Parking Quiz Answer: Skewering the SFMTA's New Parking Rules
Just before lunch, our parking guru David LaBua challenged your knowledge of how the SFMTA can punish you and how they can't, so you can be vigilant in light of their new plan to make $100 million off city drivers this fiscal year.
Which of these is not a real parking law for which you can be ticketed?
A) The 72-hour law
B) The 3% law
C) The 18 inch law
D) The 100 foot law
E) The 4 hubcap law
F) The 1.72 degree law
Answer: E) There is no law called the 4 hubcap law
Says David: The Deputy Director of parking enforcement for the San Francisco Municipal Transportation Agency said earlier this week that parking citation revenues are down this fiscal year, so parking enforcement officers will be issuing more citations to make up for the shortfall. Since that fateful day of August 21, 1947 parking meters and tickets were seen as a cash cow, and in essence are a tax. But no public official has ever stated that. It was actually refreshing to hear someone tell the truth and to not see the SFMTA do the old political two-step. So, yes the cat is out of the bag, San Francisco needs to give out 2 million-plus parking tickets a year, and make $100 million dollars from citations in order to keep its budget balanced, and the "parking taxes" will be increased.
The Deputy Director then outlined the SFMTA plan to generate more revenue:
- The biggest and most effective change could start as early as next month for the most cited parking violation- street sweeping. Cameras will be mounted on street sweeping vehicles to capture your license plate number if you are parked illegally on street sweeping day, resulting in your receiving a citation by mail.
- Soon, parking at broken parking meters could be limited to 2 hours max. This is not such a big deal because the old law stated that you could park at a broken meter only for the meter’s max time limit. This rule was implemented for one reason that I can see: Some of the new smart meters have no time limit, so under the old rule, if one of these meters was broken, then you could park there for free, forever. People were outraged last month when the Board of Supervisors were considering making it illegal to park at a broken meter at all. They are still deciding what they will be, but it looks like they will settle on 2 hours. Be careful though, this is the proposed maximum limit, not a blanket rule. This means that at a one-hour meter that is broken, you can only park there for one hour.

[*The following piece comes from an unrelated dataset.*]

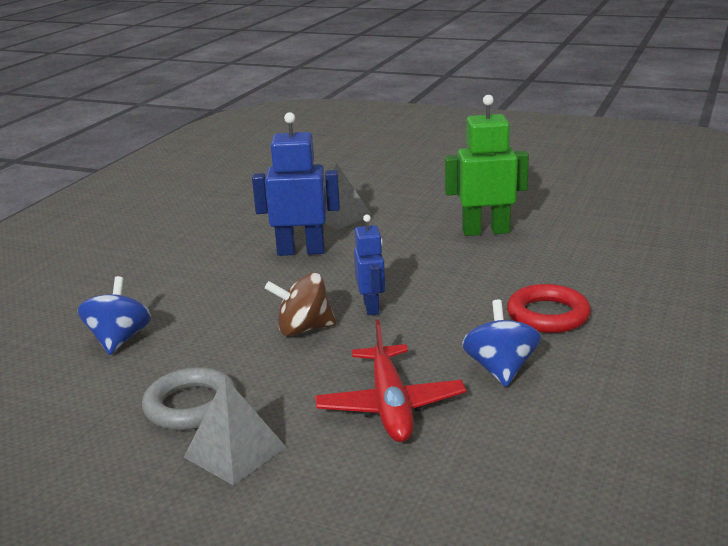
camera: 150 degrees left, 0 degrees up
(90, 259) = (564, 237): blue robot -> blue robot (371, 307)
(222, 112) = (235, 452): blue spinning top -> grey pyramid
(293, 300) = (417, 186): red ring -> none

- And while we’re at it, also remember, the traffic code states that you may only park at a functioning meter for the time limit posted. So, if you have been parked for more than 2 hours at a 2-hour meter, even though you’ve replenished it with fresh quarters for the second 2 hours, you can be cited for overstaying your welcome.
- Shorter grace periods for tow-away zones will be implemented. The grace period in the old days was 10 minutes. The new grace period is 5 minutes.
- Traffic officers will be handing out more gridlock citations during rush hour. No complaints here regarding this one. However, this should not be enforced when you get bamboozled by someone turning right on red, as you are crossing the intersection, cutting ahead of you, and leaving you stuck in the middle.
It’s time to find other ways to balance the MUNI budget. It’s risky to depend on money that has such a big variable. Theoretically, it is possible that no parking tickets could be given out, if everyone paid attention and knew the rules I believe that there is a shortfall in traffic citation revenue because the fines have become so ridiculous that people are actually paying more attention to the parking rules. Parking laws such as the 72-hour law, the 100-foot law, and the 3% law are becoming better known, less frequently cited, and ticketing cars isn’t like shooting fish in a barrel for DPT officers anymore.
The City was actually making more money 5 years ago when the parking fines were less costly because a ticket didn’t hurt as much as it does now. I believe that the critical mass of revenue and of frustration has been reached. If San Francisco continues to push the envelope and shake every last nickel from drivers’ pockets (such as charging for parking on Sunday), at some point, a tipping point will be reached, and perhaps we will see SF drivers take a page out of the bicyclists’ handbook and start some critical mass protesting of their own.
To see a running total of San Francisco’s parking citation revenue and to learn how to never get a parking ticket again, click here.
Know your parking laws (see above):
A) The 72-hour law states that any vehicle may remain parked for only a 72-hour period. After that time, it may be towed.
B) The 3% law says you must curb your wheels (properly) on any road that is 3% grade or greater, or you will be cited.
C) The 18-inch law means the inside wheels of your vehicle may not be more than 18 inches away from the curb.
D) The 100-foot law states that all parking signs are enforceable for 100 feet, but only 100 feet.
F) The 1.72-degree law is the same as B. A 3% grade means that the street is at a 1.72 degree slope.